In “The Fed,” the hotel bar named in a nod to the building’s heritage, bartenders are busy every weeknight slinging cocktails with names like “Trust Fund Baby” and “Apple Butter Me Up” (both $16). When guests come back from shopping on nearby Newbury Street, the hotel’s managing director, Michele Grosso, said, their arms are full of bags. He sees the fact that the Thanksgiving brunch sold out so fast as emblematic of continued demand.
“If people were pulling back, we’d still be promoting,” he said of the three-course, family-style meal. “Instead, we’ve got a waiting list.”
The consumption divide playing out in Boston is also clear at a national level, echoing through corporate earnings calls. American Express added customers for platinum and gold cards at a record clip in the United States last quarter, for instance, as it reported “great demand” for premium, fee-based products.
“As we sit here today, we see no changes in the spending behaviors of our customers,” Stephen J. Squeri, the company’s chief executive, told investors during an earnings call last month.
Companies that serve more low-income consumers, however, are reporting a marked pullback.
“Many consumers this year have relied on borrowing or dipping into their savings to manage their weekly budgets,” Brian Cornell, the chief executive of Target, said in an earnings call on Nov. 16. “But for many consumers, those options are starting to run out.
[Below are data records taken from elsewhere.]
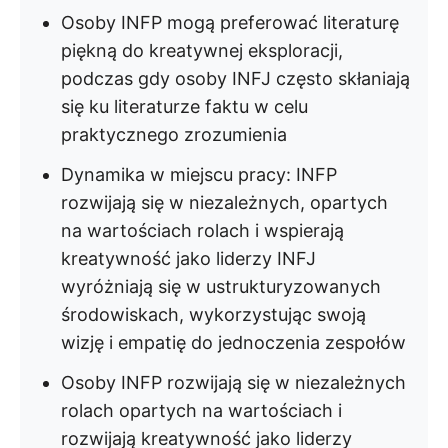
Osoby INFP mogą preferować literaturę
piękną do kreatywnej eksploracji,
podczas gdy osoby INFJ często skłaniają
się ku literaturze faktu w celu
praktycznego zrozumienia
Dynamika w miejscu pracy: INFP
rozwijają się w niezależnych, opartych
na wartościach rolach i wspierają
kreatywność jako liderzy INFJ
wyróżniają się w ustrukturyzowanych
środowiskach, wykorzystując swoją
wizję i empatię do jednoczenia zespołów
Osoby INFP rozwijają się w niezależnych
rolach opartych na wartościach i
rozwijają kreatywność jako liderzy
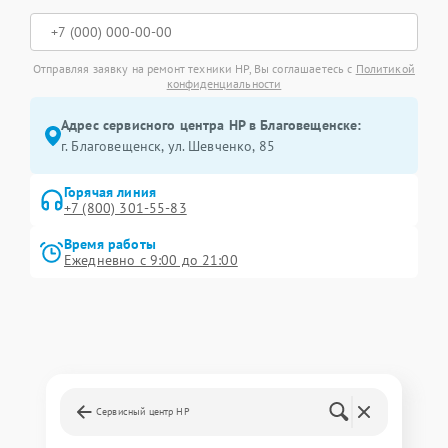
Отправляя заявку на ремонт техники HP, Вы соглашаетесь с
Политикой
конфиденциальности
Адрес сервисного центра HP в Благовещенске:
г. Благовещенск, ул. Шевченко, 85
Горячая линия
+7 (800) 301-55-83
Время работы
Ежедневно с 9:00 до 21:00
Сервисный центр HP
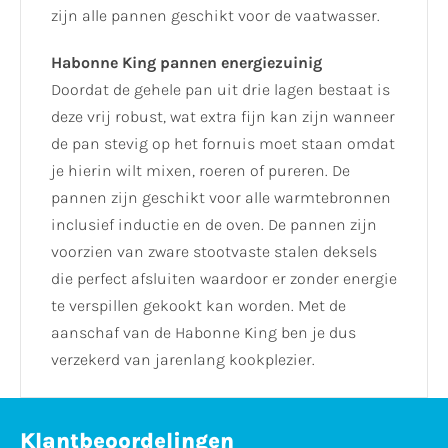
zijn alle pannen geschikt voor de vaatwasser.
Habonne King pannen energiezuinig
Doordat de gehele pan uit drie lagen bestaat is
deze vrij robust, wat extra fijn kan zijn wanneer
de pan stevig op het fornuis moet staan omdat
je hierin wilt mixen, roeren of pureren. De
pannen zijn geschikt voor alle warmtebronnen
inclusief inductie en de oven. De pannen zijn
voorzien van zware stootvaste stalen deksels
die perfect afsluiten waardoor er zonder energie
te verspillen gekookt kan worden. Met de
aanschaf van de Habonne King ben je dus
verzekerd van jarenlang kookplezier.
Klantbeoordelingen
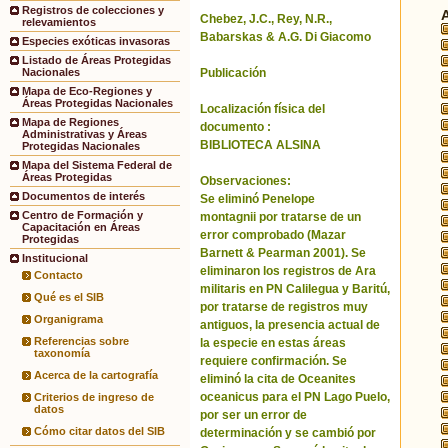
Registros de colecciones y
Chebez, J.C., Rey, N.R.,
relevamientos
Babarskas & A.G. Di Giacomo
Especies exóticas invasoras
Listado de Áreas Protegidas
Publicación
Nacionales
Mapa de Eco-Regiones y
Áreas Protegidas Nacionales
Localización física del
Mapa de Regiones
documento :
Administrativas y Áreas
BIBLIOTECA ALSINA
Protegidas Nacionales
Mapa del Sistema Federal de
Áreas Protegidas
Observaciones:
Documentos de interés
Se eliminó Penelope
Centro de Formación y
montagnii por tratarse de un
Capacitación en Áreas
error comprobado (Mazar
Protegidas
Barnett & Pearman 2001). Se
Institucional
eliminaron los registros de Ara
Contacto
militaris en PN Calilegua y Baritú,
Qué es el SIB
por tratarse de registros muy
Organigrama
antiguos, la presencia actual de
Referencias sobre
la especie en estas áreas
taxonomía
requiere confirmación. Se
Acerca de la cartografía
eliminó la cita de Oceanites
oceanicus para el PN Lago Puelo,
Criterios de ingreso de
datos
por ser un error de
Cómo citar datos del SIB
determinación y se cambió por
As a result, our guests are exhibiting increasing price sensitivity, becoming more focused on and responsive to promotions and more hesitant to purchase at full price.”
The split makes it hard to guess what will happen next with spending and inflation. Some economists think the return of price sensitivity among lower-income consumers will be enough to help overall costs moderate, paving the way for a notable slowdown in 2023.
“You get more promotional activity, and companies starting to compete for market share,” said Julia Coronado, founder of MacroPolicy Perspectives.
But others warn that, even if the very poor are struggling, it may not be sufficient to bring spending and prices down meaningfully.
Many families paid off their credit card balances during the pandemic, and that is now reversing, despite high credit card rates. The borrowing could help some households sustain their consumption for a while, especially paired with strong employment gains and recently fallen gas prices, said Neil Dutta, head of U.S. economics at Renaissance Macro.
As the world waits to see whether the Fed can slow down the economy enough to control inflation without forcing the country into an outright recession, those coming to Catholic Charities in Boston illustrate why the stakes are so high. Though many have jobs, they have been buffeted by months of rapid price increases and now face an uncertain future.
“Before the pandemic, we thought in cases,” Ms. Chambers said, referencing how much food is needed to meet local need. “Now we think only in pallets.”